##### Supplied information
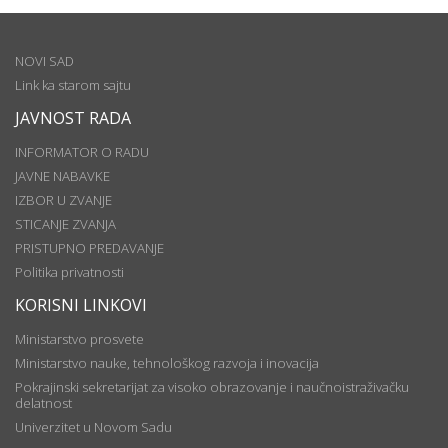
NOVI SAD
Link ka starom sajtu
JAVNOST RADA
INFORMATOR O RADU
JAVNE NABAVKE
IZBOR U ZVANJE
STICANJE ZVANJA
PRISTUPNO PREDAVANJE
Politika privatnosti
KORISNI LINKOVI
Ministarstvo prosvete
Ministarstvo nauke, tehnološkog razvoja i inovacija
Pokrajinski sekretarijat za visoko obrazovanje i naučnoistraživačku
delatnost
Univerzitet u Novom Sadu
##########
Update the entries by replacing "Ministarstvo" with "Ministry" wherever it occurs, and keep every other line unchanged. Leave the pictures out of your answer.

NOVI SAD
Link ka starom sajtu
JAVNOST RADA
INFORMATOR O RADU
JAVNE NABAVKE
IZBOR U ZVANJE
STICANJE ZVANJA
PRISTUPNO PREDAVANJE
Politika privatnosti
KORISNI LINKOVI
Ministry prosvete
Ministry nauke, tehnološkog razvoja i inovacija
Pokrajinski sekretarijat za visoko obrazovanje i naučnoistraživačku
delatnost
Univerzitet u Novom Sadu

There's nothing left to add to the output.